Ekip ve katkıda bulunanlar organizasyon ile ilgili birkaç arka plân anısını paylaşarak etkinlik hakkında kişisel bir dokunuş eklediler. II. Bölge Belediye Başkanı Gergely Őrsi, Alfred Hitchcock’un bir alıntısıyla konuşmasına başladı:
“Uzun metrajlı filmlerde yönetmen Tanrı’dır; belgesel filmlerde Tanrı Yönetmendir,”
Belediye başkanı belgesel sinema yapımının gerçek dünyayı aydınlatma gücünü yansıtan, genellikle kurgusal filmlerin dikkate almadığı bir dünya olduğunu yansıttı. Bu duygu festivalin ethos’unu mükemmel bir şekilde özetledi.
Macar film yönetmeni Sándor Buglya’ya Yaşam Boyu Başarı Ödülü’nün sunulması, Budapeşte Uluslararası Belgesel Festivali’nin açılışının en heyecanlı anlarından biriydi. Acclaimed film eleştirmeni Gábor Gelencsér’ın bulunamamasına rağmen, duygusal sözleri dinleyiciye okundu.
Gelencsér, Buglya’nın olağanüstü çok yönlülüğünü övdü, onu sadece bir film yapımcısı olarak değil, sinemanın bir “doktoru” olarak tanımlayarak. Buglya’nın yıllar boyunca Macar sinemasına katkıları efsanevi, 50 yıldan fazla bir süreyi kapsayan çalışması, kırsal Macarları, tarihin kurbanlarını ve ülkenin geçmişini şekillendiren devrimcileri ele alıyor.

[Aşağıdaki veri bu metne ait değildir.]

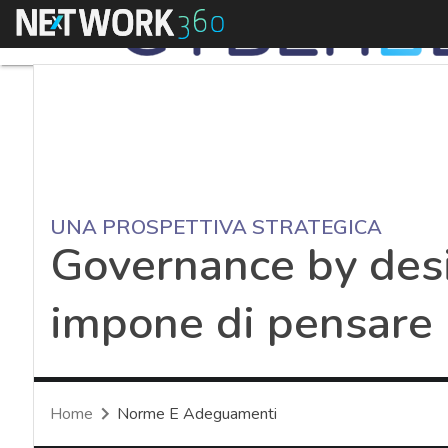
Menu
UNA PROSPETTIVA STRATEGICA
Governance by desig
impone di pensare 
Home
Norme E Adeguamenti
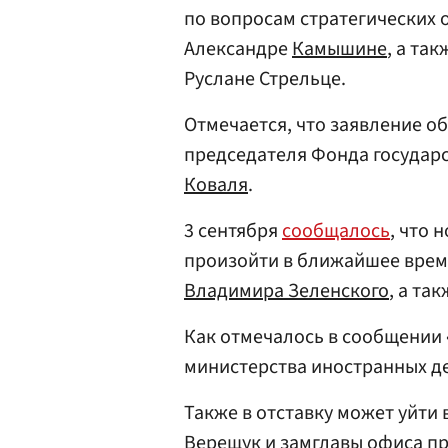
по вопросам стратегических
Александре
Камышине
, а та
Руслане Стрельце.
Отмечается, что заявление о
председателя Фонда государ
Коваля
.
3 сентября
сообщалось
, что 
произойти в ближайшее врем
Владимира Зеленского
, а та
Как отмечалось в сообщении 
министерства иностранных де
Также в отставку может уйти
Верещук
и замглавы офиса п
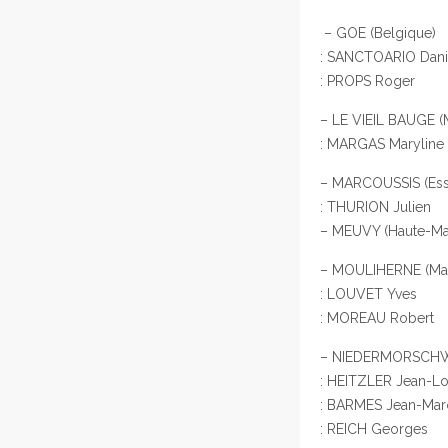
– GOE (Belgique) 
: SANCTOARIO Dani
: PROPS Roger
– LE VIEIL BAUGE (
: MARGAS Maryline
– MARCOUSSIS (Ess
: THURION Julien
– MEUVY (Haute-M
– MOULIHERNE (Main
: LOUVET Yves
: MOREAU Robert
– NIEDERMORSCHWIH
: HEITZLER Jean-Lo
: BARMES Jean-Mar
: REICH Georges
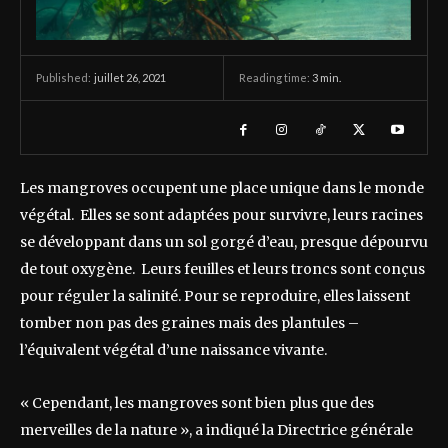
juillet 26, 2021
Reading time:
3
min.
Published:
Les mangroves occupent une place unique dans le monde
végétal. Elles se sont adaptées pour survivre, leurs racines
se développant dans un sol gorgé d’eau, presque dépourvu
de tout oxygène. Leurs feuilles et leurs troncs sont conçus
pour réguler la salinité. Pour se reproduire, elles laissent
tomber non pas des graines mais des plantules –
l’équivalent végétal d’une naissance vivante.
« Cependant, les mangroves sont bien plus que des
merveilles de la nature », a indiqué la Directrice générale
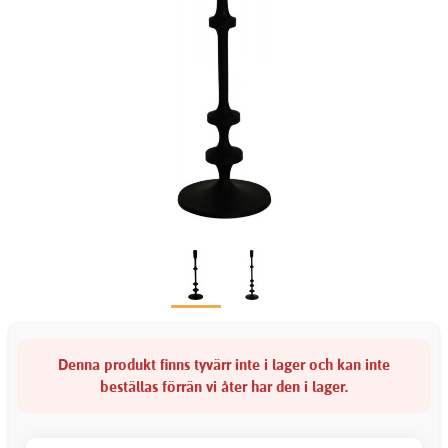
Denna produkt finns tyvärr inte i lager och kan inte
beställas förrän vi åter har den i lager.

Uzun bir başarı listesi yönetmen, görüntü yönetmeni, yapımcı, eğitmen ve birçok öğrenciye mentorluk yaparak efsanevi bir şekilde uzanıyor.
Festivalin açılış gecesi, Nanna Frank Møller ve Zlatko Pranjic’in güçlü belgeseli olan The Sky Above Zenica’nın gösterimiyle sonuçlandı. Bu belgesel, Zenica, Bosna-Hersek’teki Eko Forum adlı bir vatandaş örgütünün, kentinin kuzey Kore’den sonra dünyanın en toksik köşesi olmasına neden olan kirlilikten sorumlu dev çelik fabrikasını hesap vermeye zorlamak için yedi yıllık mücadelesini anlatıyor.
Film, samimi anlatımı sistem eleştirisiyle harmanlıyor ve aktivist Samir Lemes ve grubunun, görünüşte üstesinden gelinmesi zor olan kurumsal ve devletçi ilgisizlik güçlerine karşı adalet mücadelesini izliyor. Fabrikadan çıkan duman şehri kaplarken, sağlık ve geçim kaynaklarını etkileyerek, her diğer sakin kanser veya diğer kronik hastalıklardan muzdarip oluyor ve denetimsiz endüstriyel kirliliğin acı insan maliyetini vurguluyor.
İzleyiciler, Zenica’nın gerçeklikleriyle etkileşimde bulundular, ekolojik trajedinin ekonomik gereklilikle buluştuğu yerde, çaresizlik ve direnç arasında gidip gelenleri görüntüleyerek, pes etmeyi reddedenlerin direncini ve dayanışmasını sunan, Zenica’nın ötesinde yankılanan bir hikaye sunarak, aktivizm ve topluluk odaklı değişimin gücü konusunda dersler sunar.
Festivale dair ayrıntılı program için BIDF Programı sayfasını ziyaret edebilirsiniz.